Leaving a sufficient force on the Bormida to keep in check Beaulieu, Bonaparte now turned his strength against Colli, who, overpowered, and without hopes of succor, abandoned his line of defense near Ceva, and retreated to the line of the Tanaro.
Napoleon in the mean time fixed his head-quarters at Ceva, and enjoyed from the heights of Montezemoto the splendid view of the fertile fields of Piedmont, stretching in boundless perspective beneath his feet, watered by the Po, the Tanaro, and a thousand other streams which descended from the Alps. Before the eyes of the delighted army of victors lay this rich expanse like a promised land; behind them was the wilderness they had passed–not indeed a desert of barren sand, similar to that in which the Israelites wandered, but a huge tract of rocks and inaccessible mountains, crested with ice and snow, seeming by nature designed as the barrier and rampart of the blessed regions, which stretched eastward beneath them. We can sympathize with the self-congratulation of the General who had surmounted such tremendous obstacles in a way so unusual. He said to the officers around him, as they gazed upon this magnificent scene, “Hannibal took the Alps by storm. We have succeeded as well by turning their flank.”

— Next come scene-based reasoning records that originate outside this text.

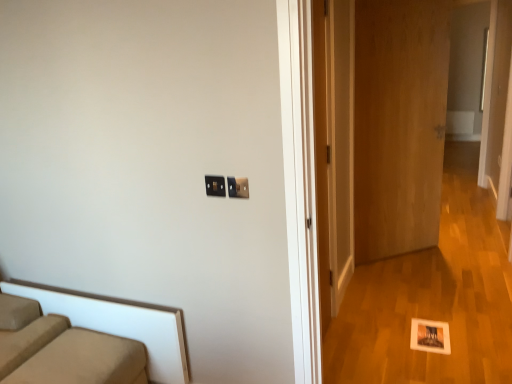
Question: From the image's perspective, is black plastic electric outlet at center, the 1th electric outlet when ordered from left to right, above or below wooden door at center, the 2th door positioned from the left?

Choices:
 (A) above
 (B) below

Answer: (B)

Question: Is black plastic electric outlet at center, the 1th electric outlet when ordered from left to right, taller or shorter than wooden door at center, which appears as the 2th door when viewed from the front?

Choices:
 (A) short
 (B) tall

Answer: (A)

Question: Which object is the closest to the wooden door at center, the 2th door positioned from the left?

Choices:
 (A) black plastic electric outlet at center, the second electric outlet viewed from the right
 (B) beige fabric studio couch at lower left
 (C) matte black switch at upper center, which ranks as the second electric outlet in left-to-right order
 (D) wooden door at right, which is the 1th door in left-to-right order

Answer: (D)

Question: Considering the real-world distances, which object is closest to the black plastic electric outlet at center, the second electric outlet viewed from the right?

Choices:
 (A) wooden door at center, which ranks as the first door in back-to-front order
 (B) matte black switch at upper center, which ranks as the second electric outlet in left-to-right order
 (C) beige fabric studio couch at lower left
 (D) wooden door at right, which is the 1th door in left-to-right order

Answer: (B)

The dispirited army of Colli was attacked at Mondovi during his retreat by two corps of Bonaparte’s army from two different points, commanded by Masséna and Serrurier. The last General the Sardinian repulsed with loss; but when he found Masséna, in the mean time, was turning the left of his line, and that he was thus pressed on both flanks, his situation became almost desperate. The cavalry of the Piedmontese made an effort to renew the combat. For a time they overpowered and drove back those of the French; and General Stengel, who commanded the latter, was slain in attempting to get them into order. But the desperate valor of Murat, unrivalled perhaps in the heady charge of cavalry combat, renewed the fortune of the field; and the horse, as well as the infantry of Colli’s army, were compelled to a disastrous retreat. The defeat was decisive; and the Sardinians, after the loss of the best of their troops, their cannon, baggage, and appointments, and being now totally divided from their Austrian allies, and liable to be overpowered by the united forces of the French army, had no longer hopes of effectually covering Turin. Bonaparte, pursuing his victory, took possession of Cherasco, within ten leagues of the Piedmontese capital.